Before I say anything, I really want to convey that this piece is highly gender neutral. I am not writing for guys specifically or girls. No matter, if you are a tough Martian or belong to Venus, it hurts equally bad. Blame it on your ex, circumstances, third parties or any bloody thing on the planet, the truth is that when relationship ends we all are usually in the same phase. Although some would say that breakup didn’t matter at all to their ex then I would say that may be relationship never existed for them.
Okay now after the customary disclaimer, what can I advise you that other people haven’t. I pondered upon the question and even considered naming this post ‘How to deal with breakup in 5 simple steps’ or may be ‘Get over your ex in just 6 days’. But I guess you already know that stuff: don’t be alone, spend time with friends, adopt some activity, and throw away their stuff and blah… blah… blah. Would it help?
I’m sure these things are very quite important but I feel it isn’t that easy. For those who have loved with all they have in their souls, it’s like losing a part of your soul and other part mourning for it. Believe me; I have spent 3 years of my life wondering where I went wrong. You play a movie there’re her/his fragments, you go out on a walk she/he is there, you sing a song it’s her/his favorite song and god knows what.
I believe there are four stages of breakup. First one is denial. I know most people won’t believe it but they usually are not ready to accept that their relationship is over. They may be cool about it in public but acceptance with your sub conscious comes after a while. Second stage is acceptance mixed with reoccurring denial where these two constantly fight with each other and then comes acceptance with a hunt for answers to questions like Why, What, How and so on. And the last stage is ignorance, I know a certain part of her/him will always remain with you but you choose to look over it and create a new self.
Now I really want you to read what I have understood of relationships. I truly believe that we are built as the pieces of puzzles though it may sound a little bookish. We are pieces molded uniquely to fit with only certain other pieces. We are here to look for things and people that connect with us in perfect fit. Obviously, we all are very keen to do so and this hunt we sometimes connect ourselves with wrong pieces. So whose mistake is it? I believe that no one is wrong here. God has made those pieces like that only. May be your ex was mean, selfish, he/she used you, he/she didn’t care about your or may be the situations and circumstances didn’t let you be together like you dreamt but whatever happened, it was never meant to be. So why did it happen? May be because you needed to learn some lessons about relationships to get ready for the next one or maybe you deserved some love and care before next relationship.

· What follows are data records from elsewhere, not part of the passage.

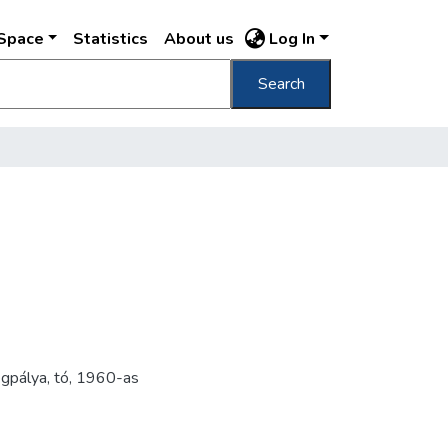
DSpace
Statistics
About us
Log In
Search
gpálya
,
tó
,
1960-as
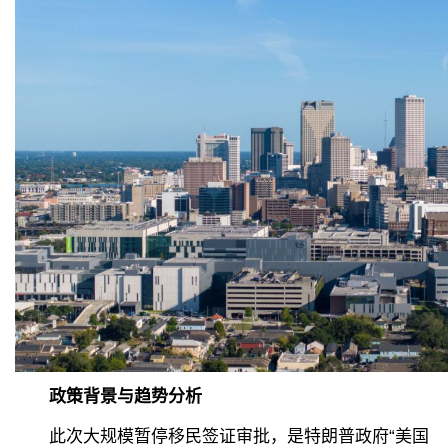
政策背景与趋势分析
此次大规模暂停移民签证审批，是特朗普政府“美国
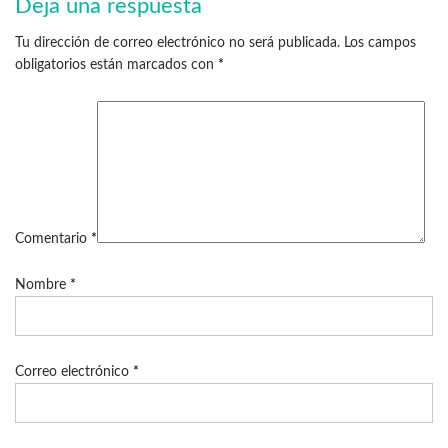
Deja una respuesta
Tu dirección de correo electrónico no será publicada.
Los campos
obligatorios están marcados con
*
Comentario
*
Nombre
*
Correo electrónico
*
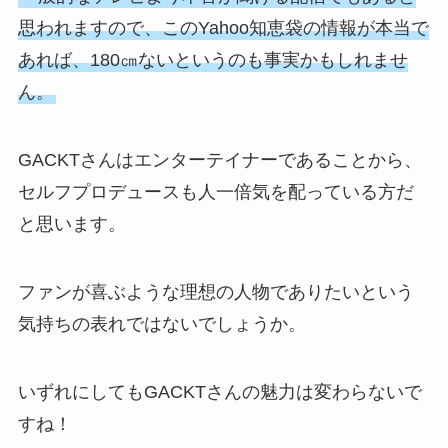
思われますので、このYahoo知恵袋の情報が本当で
あれば、180㎝ないというのも事実かもしれませ
ん。
GACKTさんはエンターテイナーであることから、
セルフプロデュースも人一倍気を配っている方だ
と思います。
ファンが喜ぶような理想の人物でありたいという
気持ちの表れではないでしょうか。
いずれにしてもGACKTさんの魅力は変わらないで
すね！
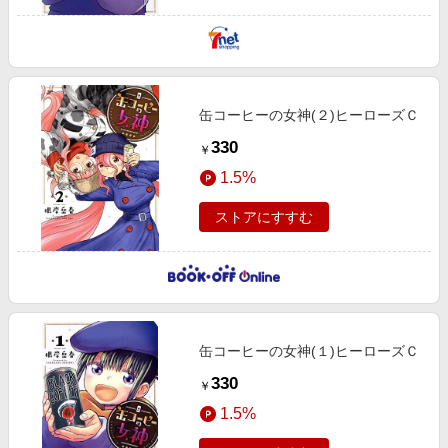
缶コーヒーの女神(２)ヒーローズＣ
330
￥
1.5%
ストアにすすむ
缶コーヒーの女神(１)ヒーローズＣ
330
￥
1.5%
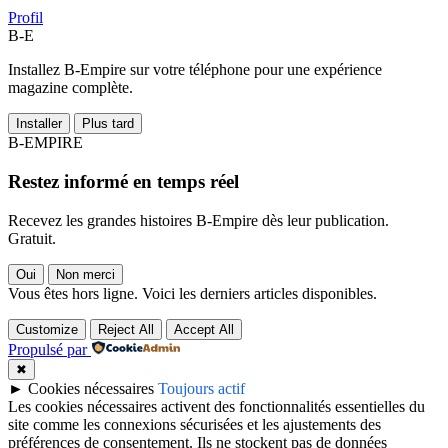
Profil
B-E
Installez B-Empire sur votre téléphone pour une expérience
magazine complète.
Installer
Plus tard
B-EMPIRE
Restez informé en temps réel
Recevez les grandes histoires B-Empire dès leur publication.
Gratuit.
Oui
Non merci
Vous êtes hors ligne. Voici les derniers articles disponibles.
Customize
Reject All
Accept All
Propulsé par
✖
►
Cookies nécessaires
Toujours actif
Les cookies nécessaires activent des fonctionnalités essentielles du
site comme les connexions sécurisées et les ajustements des
préférences de consentement. Ils ne stockent pas de données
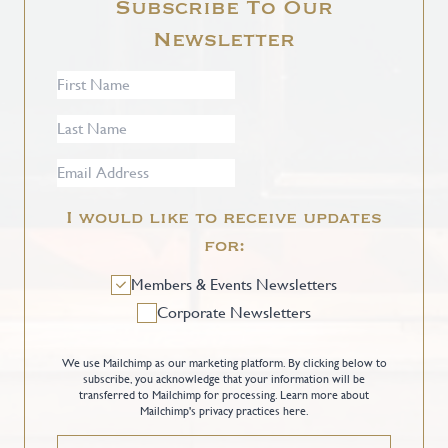
Subscribe To Our
Newsletter
I would like to receive updates
for:
Members & Events Newsletters
Corporate Newsletters
We use Mailchimp as our marketing platform. By clicking below to
subscribe, you acknowledge that your information will be
transferred to Mailchimp for processing.
Learn more about
Mailchimp's privacy practices here.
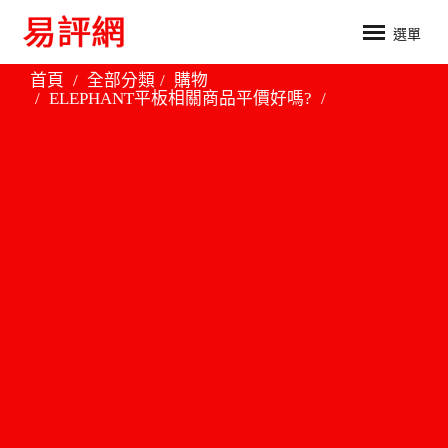
選單
首頁
全部分類
購物
ELEPHANT平板相關商品平價好嗎?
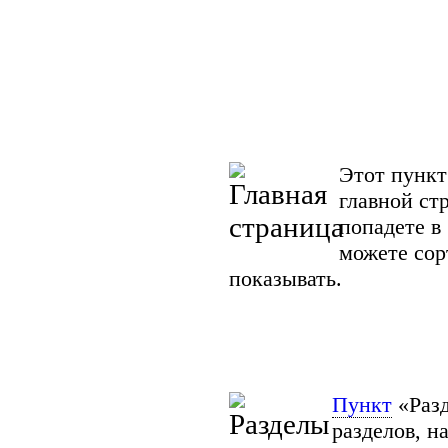
Этот пункт
главной ст
попадете в
можете сор
показывать.
Пункт
«Разд
разделов, н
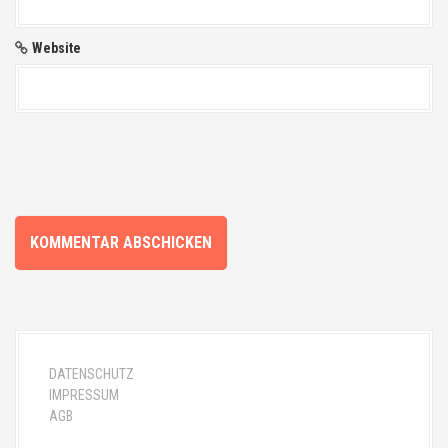
i
k
Website
e
l
n
DATENSCHUTZ
IMPRESSUM
AGB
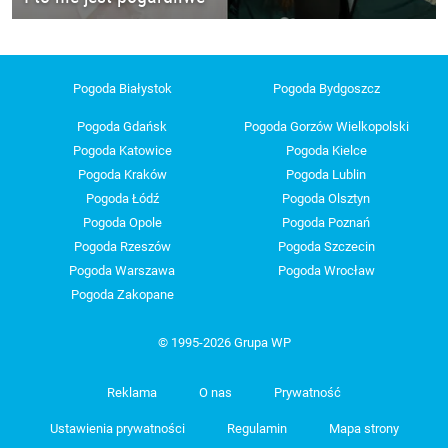
Pogoda Białystok
Pogoda Bydgoszcz
Pogoda Gdańsk
Pogoda Gorzów Wielkopolski
Pogoda Katowice
Pogoda Kielce
Pogoda Kraków
Pogoda Lublin
Pogoda Łódź
Pogoda Olsztyn
Pogoda Opole
Pogoda Poznań
Pogoda Rzeszów
Pogoda Szczecin
Pogoda Warszawa
Pogoda Wrocław
Pogoda Zakopane
© 1995-2026 Grupa WP
Reklama
O nas
Prywatność
Ustawienia prywatności
Regulamin
Mapa strony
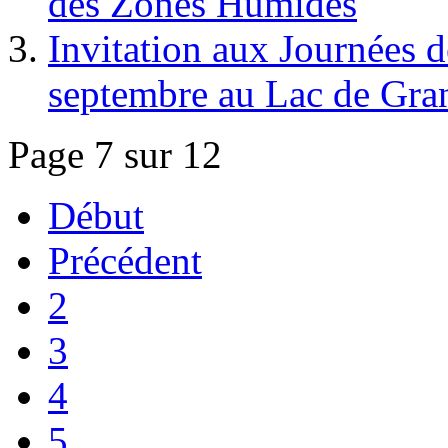
des Zones Humides
Invitation aux Journées 
septembre au Lac de Gra
Page 7 sur 12
Début
Précédent
2
3
4
5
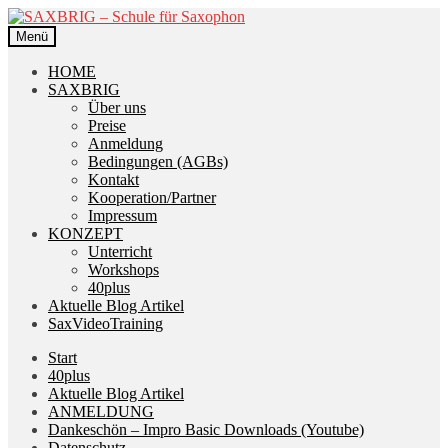
Zur
Zum
Navigation
Inhalt
Menü
springen
springen
HOME
SAXBRIG
Über uns
Preise
Anmeldung
Bedingungen (AGBs)
Kontakt
Kooperation/Partner
Impressum
KONZEPT
Unterricht
Workshops
40plus
Aktuelle Blog Artikel
SaxVideoTraining
Start
40plus
Aktuelle Blog Artikel
ANMELDUNG
Dankeschön – Impro Basic Downloads (Youtube)
Datenschutz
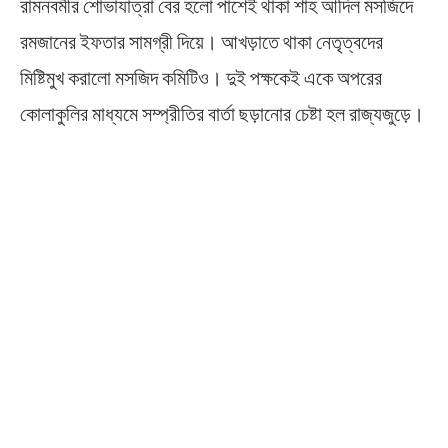
রামনবমীর শোভাযাত্রা বের হলো পাশেই থাকা শাহ আদিল মসজিদে
রমজানের ইফতার সামগ্রী দিয়ে। আখড়াতে থাকা নেতৃত্বদের
মিষ্টিমুখ করালো মসজিদ কমিটিও। দুই পক্ষকেই একে অপরের
কোলাকুলির মাধ্যমে সম্প্রীতির বার্তা ছড়ানোর চেষ্টা হল রাজ্যজুড়ে।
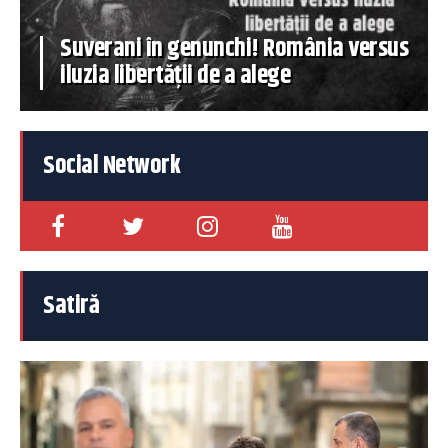
Suverani în genunchi! România versus
iluzia libertății de a alege
Social Network
Satiră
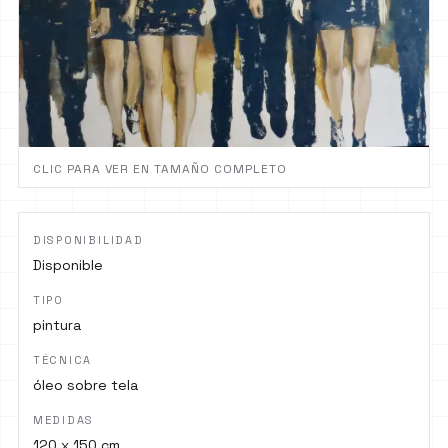
CLIC PARA VER EN TAMAÑO COMPLETO
DISPONIBILIDAD
Disponible
TIPO
pintura
TÉCNICA
óleo sobre tela
MEDIDAS
120 x 150 cm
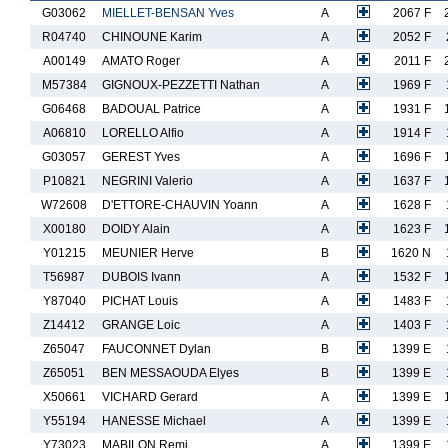
G03062
MIELLET-BENSAN Yves
A
2067 F
R04740
CHINOUNE Karim
A
2052 F
A00149
AMATO Roger
A
2011 F
M57384
GIGNOUX-PEZZETTI Nathan
A
1969 F
G06468
BADOUAL Patrice
A
1931 F
A06810
LORELLO Alfio
A
1914 F
G03057
GEREST Yves
A
1696 F
P10821
NEGRINI Valerio
A
1637 F
W72608
D'ETTORE-CHAUVIN Yoann
A
1628 F
X00180
DOIDY Alain
A
1623 F
Y01215
MEUNIER Herve
B
1620 N
T56987
DUBOIS Ivann
A
1532 F
Y87040
PICHAT Louis
A
1483 F
Z14412
GRANGE Loic
A
1403 F
Z65047
FAUCONNET Dylan
B
1399 E
Z65051
BEN MESSAOUDA Elyes
B
1399 E
X50661
VICHARD Gerard
A
1399 E
Y55194
HANESSE Michael
A
1399 E
Y73023
MABILON Remi
A
1399 E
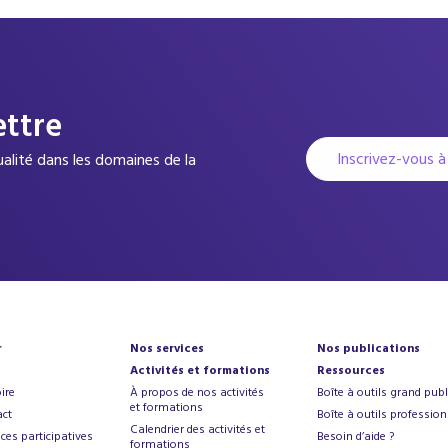
ettre
Inscrivez-vous à
tualité dans les domaines de la
r
Nos services
Nos publications
Activités et formations
Ressources
ire
À propos de nos activités
Boîte à outils grand publ
et formations
ct
Boîte à outils profession
Calendrier des activités et
ces participatives
Besoin d’aide ?
formations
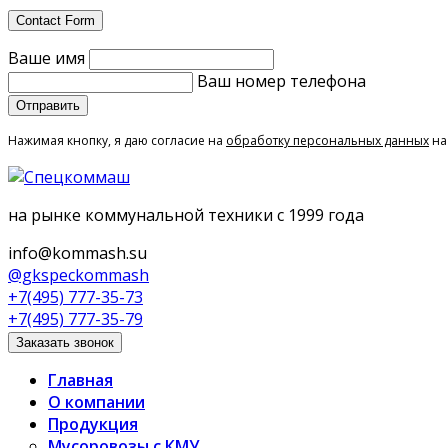
Contact Form
Ваше имя
Ваш номер телефона
Нажимая кнопку, я даю согласие на
обработку персональных данных
на
на рынке коммунальной техники с 1999 года
info@kommash.su
@gkspeckommash
+7(495) 777-35-73
+7(495) 777-35-79
Заказать звонок
Главная
О компании
Продукция
Мусоровозы с КМУ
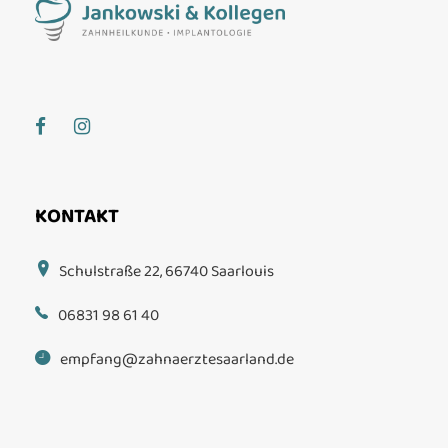
KONTAKT
Schulstraße 22, 66740 Saarlouis
06831 98 61 40
empfang@zahnaerztesaarland.de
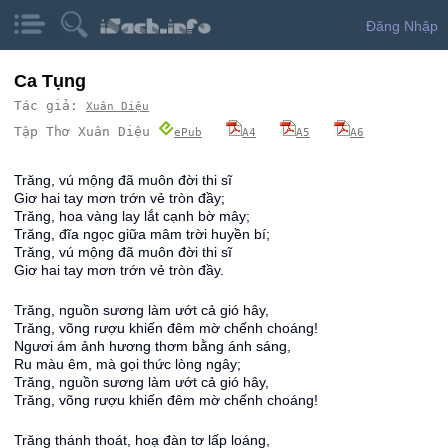
Đăng Nhập
Ca Tụng
Tác giả:
Xuân Diệu
Tập Thơ Xuân Diệu
ePub
A4
A5
A6
Trăng, vú mộng đã muôn đời thi sĩ
Giơ hai tay mơn trớn vẻ tròn đầy;
Trăng, hoa vàng lay lắt cạnh bờ mây;
Trăng, đĩa ngọc giữa mâm trời huyền bí;
Trăng, vú mộng đã muôn đời thi sĩ
Giơ hai tay mơn trớn vẻ tròn đầy.
Trăng, nguồn sương làm ướt cả gió hây,
Trăng, võng rượu khiến đêm mờ chếnh choáng!
Ngươi ám ảnh hương thơm bằng ánh sáng,
Ru màu êm, mà gọi thức lòng ngây;
Trăng, nguồn sương làm ướt cả gió hây,
Trăng, võng rượu khiến đêm mờ chếnh choáng!
Trăng thánh thoát, hoạ đàn tơ lấp loáng,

Therefore don’t waste your time blaming circumstances and people. Don’t think that it could have worked (I’m sure it will if it is meant to). There’re may be hundreds of negatives in your ex but that’s just another puzzle piece that is molded to fit with someone else. You spent some great time together but the mold doesn’t fit perfectly and one day it’ll just strike the right notes with a person who’ll never let you go ever.
Plus get ready for some pain. There’s no short cut to it. Love hurts and it’s happening from god knows when. You will have to spend some time crying, wondering what went wrong and calling them once in a while or maybe checking their profile to know if they are happy. So prepare your brain and heart to get hurt. Cry as much as you want but make sure that you have a friend for support. Here I have something for girls, please carefully select a shoulder to cry. Opening up with someone instantly can be a little problematic so choose someone you can trust. And finally, if you can, please adopt a pet. A dog or a cat can give you unconditional love without even asking for it.